Yesterday afternoon, Bernard Haitink led the Boston Symphony Orchestra, with Till Fellner joining in on piano, in a concert of Debussy, Mozart, and Beethoven. The program offered a compelling union of music I’d never before heard presented on a single concert.
The program opened with Debussy, Prélude à l’après-midi d’un faune. This prelude, inspired by Mallarmé’s poem, questions the division between dream and reality as a faun pursues, or thinks he pursues, nymphs. I re-read the poem yesterday before the concert: a complex and condensed work, a fascinating poem that is suggestive and full of musical language which inspired Debussy. In 1893, while working on this Prélude, Debussy wrote that music “is a dream from which the veils have been lifted. It’s not even the expression of a feeling, it’s the feeling itself.” Upon first hearing Debussy’s composition, Mallarmé commented, “This music prolongs the emotion of my poem, and sets its scene more vividly than color” (as Marc Mandel quotes in his program note). Haitink and the Boston Symphony brought this work to life in a wonderfully evocative and colorful reading. Elizabeth Rowe captured the languorous opening on flute, quiet and breathy then growing in volume and intensity, perfectly setting up the glissandi in the two harps and the quiet entrance of the horns building to a daybreak clarity. Later Rowe returned to the opening theme, this time played as a half-remembered recall, both wistful and uncertain. The effect was enchanting. The piece as a whole was richly varied in timbre and color – an exciting opening to the program.

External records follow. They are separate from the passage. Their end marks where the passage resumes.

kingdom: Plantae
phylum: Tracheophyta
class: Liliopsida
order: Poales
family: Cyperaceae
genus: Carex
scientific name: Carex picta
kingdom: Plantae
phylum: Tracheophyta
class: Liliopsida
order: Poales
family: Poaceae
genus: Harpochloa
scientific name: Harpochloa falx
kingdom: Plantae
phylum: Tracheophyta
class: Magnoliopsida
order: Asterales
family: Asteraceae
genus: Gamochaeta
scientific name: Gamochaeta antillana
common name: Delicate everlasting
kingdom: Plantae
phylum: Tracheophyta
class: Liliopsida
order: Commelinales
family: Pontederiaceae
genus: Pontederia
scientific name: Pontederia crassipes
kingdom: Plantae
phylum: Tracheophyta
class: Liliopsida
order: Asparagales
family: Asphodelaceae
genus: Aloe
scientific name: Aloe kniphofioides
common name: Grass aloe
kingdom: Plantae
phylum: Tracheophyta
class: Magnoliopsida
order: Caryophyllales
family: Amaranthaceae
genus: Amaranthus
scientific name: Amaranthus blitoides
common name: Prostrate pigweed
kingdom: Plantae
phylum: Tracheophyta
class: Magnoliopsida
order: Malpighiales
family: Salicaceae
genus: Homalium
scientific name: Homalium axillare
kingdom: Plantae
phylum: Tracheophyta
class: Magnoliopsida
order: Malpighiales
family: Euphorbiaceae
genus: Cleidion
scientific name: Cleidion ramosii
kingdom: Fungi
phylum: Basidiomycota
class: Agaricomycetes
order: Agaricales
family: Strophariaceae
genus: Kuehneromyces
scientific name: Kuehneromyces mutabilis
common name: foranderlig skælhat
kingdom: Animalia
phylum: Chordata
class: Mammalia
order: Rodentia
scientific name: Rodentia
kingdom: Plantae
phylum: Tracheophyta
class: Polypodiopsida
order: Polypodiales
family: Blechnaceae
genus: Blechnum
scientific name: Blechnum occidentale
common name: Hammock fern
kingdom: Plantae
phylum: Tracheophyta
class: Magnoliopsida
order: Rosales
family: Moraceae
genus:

Following a brief pause to bring the Steinway grand piano to the stage, the orchestra returned with Till Fellner for Mozart’s Piano Concerto No. 22 in E-flat, K. 482. Written in 1785, this concerto is the first to include a clarinet in the orchestra, a new instrument at the time and one for which Mozart evinced a palpable affection. The opening fanfare makes one think this will be a conventional work in E-flat major, but as the concerto unfolds it is anything but. The Allegro began with a stately reserve, but we quickly heard a range of moods expressed, first by the orchestra then the piano: depth and passion, the lightness of filigree arabesques, the gentleness of a lullaby. This performance brought out the dissonances and passing harmonies which set the stage for post-Classical harmonic innovation and expressed a yearning for something further, something more. Declamatory passages of gravitas in the piano led the orchestra into a greater range of colors. The middle Andante opened darkly passionate and lamenting, the piano initially more reserved than the orchestra. That reserve led to a more dramatic profundity. The structured variations of this movement turn it into a rambling walk through emotion and harmony, leavened by moments of wistfulness and passages almost chipper in character – notably the accompanied duet between flute and bassoon. The declarative re-enactment of that profundity, grief, passion unfulfilled, brought this movement to a close. The finale Allegro opens with a pianissimo piano then quickly grows into the theme of the movement, one which is stately in a sense but more playful. The piano played over the orchestra, but did not dominate. The middle section, Andantino cantabile, was tender and recalled the Andante second movement. The concerto ended on a flourish, as it began, but one freighted with the journey traveled during the course of the work.
Till Fellner gave a wonderfully insightful reading of this work, filled with pathos, a wide range of dynamics, and a colorful palette. The reserve so often associated with Mozart’s music was heard, but was not the only soundscape presented; the result was a deeper and richer presentation of Mozart’s music, restoring the composer’s full and varied humanity to this composition. The orchestra generally kept up with Fellner, but was not as cohesive or as responsive as I would have liked.
Following intermission, the Boston Symphony Orchestra and Bernard Haitink returned to the stage for Beethoven, Symphony No. 6 in F, Op. 68, “Pastoral.” The composer’s name emblazoned on the gold shield atop the proscenium arch of Symphony Hall reminds us this is Beethoven’s temple; Apollo, poets, and orators from Antiquity preside from their niches on high. It is hard not to approach Beethoven with heightened expectations in such a space. The BSO gave a fine reading of this familiar work, perhaps a bit short on the craggy and the shocking (hard to pull off now that the symphony is canonical) but not contemptibly familiar either. To my great surprise for this orchestra and this space, the brass often sounded muddy during the Beethoven; pity, they have some great parts in this symphony. Haitink, conducting from memory, brought out the folkloric elements in the opening Allegro ma non troppo and the playful aspects of the second movement, Andante molto mosso, especially in the second violins and violas – although the violas, seated on the outside at stage left, were hard to hear since their instruments pointed away from the audience). Harmonic modulations were more present than in other readings of this work, and the third movement Allegro began in a more tame or sedate vein than is often heard. The Allegro thunderstorm was indeed stormy, with the first violins sawing away with vigorous gruffness. The real tempestuousness of this fourth movement belonged to the contrabasses, hands and fingers flying and rumbling at the sonic floor for all their worth. The finale, Allegretto, returned to a calm day and concluded on a stately note that brought this program full cycle.